Well, the first of our subscription concert weekends is done, and I’m left curiously unaffected. Maybe it’s always been this way – it’s just the range of emotions that I go through during the process of rehearsing and performing that has changed as the job has changed.

When I first came here in 1995, I had played in three different college/conservatory orchestras (University of Puget Sound, University of Maryland, Peabody Conservatory), one youth orchestra (Tacoma Youth Symphony), and three regional professional orchestras (Tacoma Symphony, Fairfax Symphony, Maryland Symphony). Plus two summers and Tanglewood Music Center in the Berkshires of Massachusetts and three summers at the National Orchestral Institute in the Washington, D.C. area.

So, while I wasn’t completely inexperienced, I was still green by major professional orchestra standards. I didn’t earn a salary in my previous jobs, they were freelance gigs with some tenure provisions, and they paid by the rehearsal and concert (known in industry parlance as a “service”). And the amount of repertoire that they would perform in a season might encompass 15 to 20 works, rather than the 60 or more that we learn each season here at the OSO.

In any event, I spent a lot of time listening to new pieces that were coming up, studying scores if time allowed, and practicing my ass off to make sure that I was prepared for the first rehearsal. The speed with which the orchestra seemed to polish new programs was astonishing to me! Just four rehearsals in the span of a week, and we were ready to perform. Contrast this with college orchestras, where an entire semester can be spent learning a single program, or summer festivals, where there are often twice as many rehearsals in the same amount of time. The atmosphere in rehearsals was generally very relaxed. Jimmy was not a taskmaster. He generally allowed the orchestra to find its own way to the final version that he wanted, and was very non-threatening. This has its good points and bad, the performances were often much more expansive and relaxed, but at the expense of ensemble precision, intonation, and any real sense of urgency. Still, there are some performances that I remember very much to this day as being very satisfying and enjoyable.

Much has changed in the intervening 11 seasons between then and now. It would have been unthinkable to present Also Sprach Zarathustra on the opening concert of the season and to expect much in the way of virtuosity when I first arrived. Now, however, the Strauss came together as well or better than the Heldenleben which ended last season. Clearly, the orchestra is sounding very good – technically speaking. We’re executing what our music director wants us to execute, and we’re doing it better with each passing year. However, I miss an element that I have always prized when working with my favorite conductors, and that is the element of give and take. I love it when the orchestra as a whole, or a section of the orchestra, is able to play something in “their” way and have the conductor integrate it into their vision, meeting half-way or at some other hard to define point in the interpretive spectrum. As good as we sound right now, I feel like we’re never able to just pull the cork and let the genie out of the bottle, so to speak, like we were able to do last season with Itzhak, and several seasons ago with Yakov Kreizburg.
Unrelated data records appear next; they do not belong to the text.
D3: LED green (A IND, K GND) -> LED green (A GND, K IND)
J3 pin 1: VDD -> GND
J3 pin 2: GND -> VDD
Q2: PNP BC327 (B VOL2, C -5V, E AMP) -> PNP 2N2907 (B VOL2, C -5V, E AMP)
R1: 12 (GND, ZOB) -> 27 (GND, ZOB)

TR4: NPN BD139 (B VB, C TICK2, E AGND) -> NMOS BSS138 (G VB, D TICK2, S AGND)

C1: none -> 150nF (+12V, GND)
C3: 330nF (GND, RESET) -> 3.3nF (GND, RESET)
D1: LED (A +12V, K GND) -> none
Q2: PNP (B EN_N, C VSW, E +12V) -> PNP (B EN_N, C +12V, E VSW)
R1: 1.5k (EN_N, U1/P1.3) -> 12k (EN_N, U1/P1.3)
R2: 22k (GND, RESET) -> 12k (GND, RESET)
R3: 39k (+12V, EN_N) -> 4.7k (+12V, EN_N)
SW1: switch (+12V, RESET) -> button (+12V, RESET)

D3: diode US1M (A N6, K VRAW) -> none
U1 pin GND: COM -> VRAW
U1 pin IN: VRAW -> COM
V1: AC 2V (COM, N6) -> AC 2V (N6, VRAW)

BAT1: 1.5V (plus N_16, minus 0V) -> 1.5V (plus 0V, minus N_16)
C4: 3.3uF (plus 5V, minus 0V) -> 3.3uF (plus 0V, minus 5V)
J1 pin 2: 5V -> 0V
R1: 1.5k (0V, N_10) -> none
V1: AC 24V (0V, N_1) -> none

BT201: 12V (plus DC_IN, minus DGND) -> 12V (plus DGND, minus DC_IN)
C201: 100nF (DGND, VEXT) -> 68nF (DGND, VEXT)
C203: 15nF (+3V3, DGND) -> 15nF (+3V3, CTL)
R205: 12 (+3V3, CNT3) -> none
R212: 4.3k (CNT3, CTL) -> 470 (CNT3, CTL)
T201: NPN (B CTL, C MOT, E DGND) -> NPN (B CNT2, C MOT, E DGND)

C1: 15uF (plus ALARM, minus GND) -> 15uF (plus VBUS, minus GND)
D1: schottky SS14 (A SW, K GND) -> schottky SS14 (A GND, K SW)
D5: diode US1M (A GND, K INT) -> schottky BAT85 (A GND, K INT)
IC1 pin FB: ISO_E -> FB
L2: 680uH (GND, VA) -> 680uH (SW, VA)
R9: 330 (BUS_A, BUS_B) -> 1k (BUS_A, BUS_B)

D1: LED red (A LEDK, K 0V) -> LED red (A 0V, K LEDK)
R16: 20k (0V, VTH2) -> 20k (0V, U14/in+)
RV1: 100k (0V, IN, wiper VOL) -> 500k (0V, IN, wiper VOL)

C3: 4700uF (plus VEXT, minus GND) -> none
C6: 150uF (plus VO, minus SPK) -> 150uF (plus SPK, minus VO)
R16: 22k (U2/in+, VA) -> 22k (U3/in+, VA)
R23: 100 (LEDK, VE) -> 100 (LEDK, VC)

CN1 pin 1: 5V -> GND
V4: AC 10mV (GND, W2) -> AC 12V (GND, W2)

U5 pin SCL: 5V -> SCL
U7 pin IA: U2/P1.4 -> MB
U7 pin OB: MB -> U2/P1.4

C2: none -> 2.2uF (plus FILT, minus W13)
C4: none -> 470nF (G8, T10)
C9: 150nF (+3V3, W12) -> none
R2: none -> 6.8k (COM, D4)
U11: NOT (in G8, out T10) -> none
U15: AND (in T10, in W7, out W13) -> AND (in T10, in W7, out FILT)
I worry, because as things stand, we can achieve excellent technical performances with Carlos, but when someone with less technical command of the stick comes in, we’ve lost some of our ability to think on our own – it takes a rehearsal or two, if ever, for some of the self-confidence to come back. In seasons past, we’ve been encouraged by Carlos to not be “so nervous” at the first concerts of a series, to play out more and be more assertive. I find this hard to do, however, when during rehearsals the most common comment is “no” and the unspoken edict is “do it my way”, rather than something a bit more open and collaborative.

Do I regret any of the changes that have happened over the past three seasons? No, not at all. But I do think that there must be a way to have the best of both worlds as the relationship between the orchestra and our music director continues. I hope that it continues to deepen and grow, and that as the constitution of the orchestra’s membership continues to change, we find and regain some of our confidence in our experience and musiciality.